Sprint to rollout LTE Advanced to Chicago area

Sprint plans to add more than 540 jobs and 115 stores in the Chicago area along with its first LTE-Advanced upgrade in the nation. LTE Advanced has the potential of delivering 100 Mbps wireless download speeds.

The impact on the city of Chicago proper will be 300 new jobs by the end of 2015. Sprint will also install hundreds of new cellular sites in the city at an expected cost of $45 million by the end of 2016, Sprint said in a statement.

LTE Advanced has become more common around the globe in the past year and is being used in more than 30 countries, including the U.S., according to the Global Mobile Suppliers Association. In some countries, LTE Advanced offers wireless download data speeds of up to 300 Mbps -- potentially 30 times faster than basic LTE, which has download speeds of 10Mbps to 20Mbps.

LTE Advanced uses different technologies to enhance speeds, but the earliest approach uses carrier aggregation. That lets operators treat two or three radio channels in different frequency bands as if they were one to send data at higher speeds.

AT&T has upgraded its network in several cities to LTE Advanced, including Chicago.

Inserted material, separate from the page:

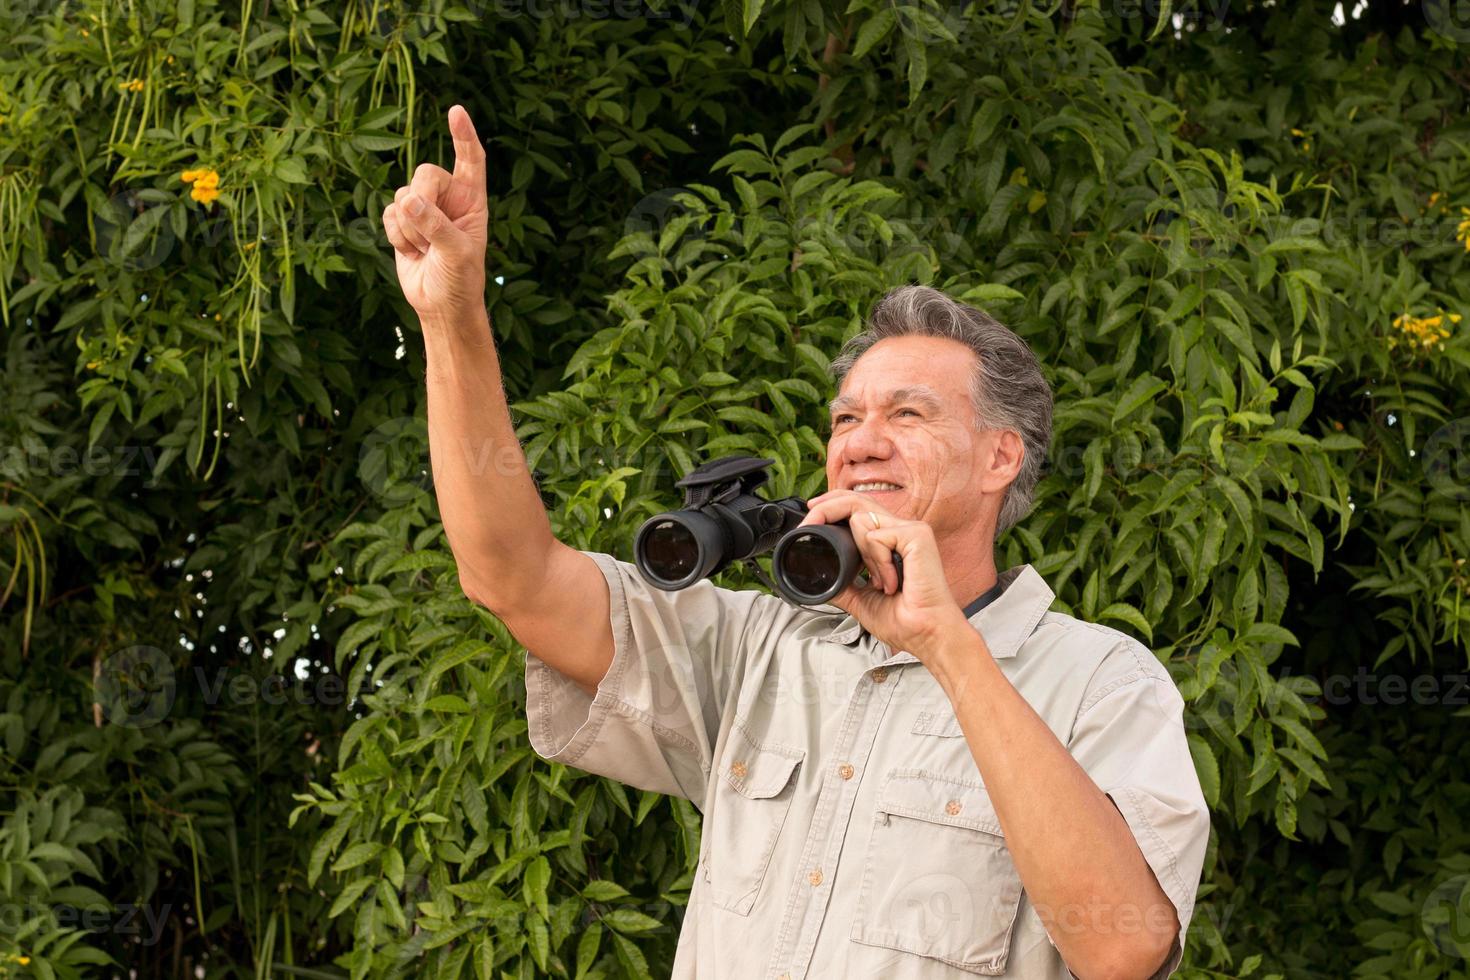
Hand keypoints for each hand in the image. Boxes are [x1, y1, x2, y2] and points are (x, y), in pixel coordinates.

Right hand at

Sprint has the potential to reach 100 Mbps in the Chicago upgrade by using channel aggregation, as well as MIMO (Multiple Input, Multiple Output) antennas and 8T8R (eight transmitters, eight receivers on a single radio), according to a spokeswoman.

8T8R radios have eight receiver pathways instead of just two, which increases the range of a cell signal and reduces the number of cell sites needed. Sprint will use them on the 2.5GHz band.

New technology from companies such as Alcatel-Lucent, Qualcomm and Intel has made the expansion of LTE Advanced possible.

Sprint said faster speeds will support video and other bandwidth-rich apps such as online games, virtual reality and cloud services.

In Chicago, new cell towers and cellular equipment placed on buildings and other structures will include areas around the Rush University Medical Center and along Chicago Transit Authority subway routes as well as the area surrounding Garfield Park on Chicago's West Side.

Chicago and its suburbs have about 10 million people, the third largest metro area in the nation.

Chicago Mayor Rahm Emanuel praised the Sprint investment as supporting the city's economic growth. In addition to the $45 million network infrastructure investment, Sprint donated $250,000 to a Connect Chicago Challenge, formerly called the Broadband Challenge when announced in 2012. Part of its focus is on public access in neighborhoods in the city.

Like many large U.S. cities, Chicago faces a version of the digital divide, where Internet service is not widely used in poorer neighborhoods, even with the proliferation of wireless phones.

Sprint has also created a Chicago-focused team with a general manager to improve customer service, collaborate with community groups and simplify the purchasing experience for local wireless customers.

Wireless usage by Sprint customers has increased in Chicago by 640% since 2012 and Sprint has invested more than $548 million over that period, the company said.

Sprint CEO Marcelo Claure called Chicago the perfect city for a Sprint expansion, calling it "diverse, innovative and on the path to becoming a world-class technology leader."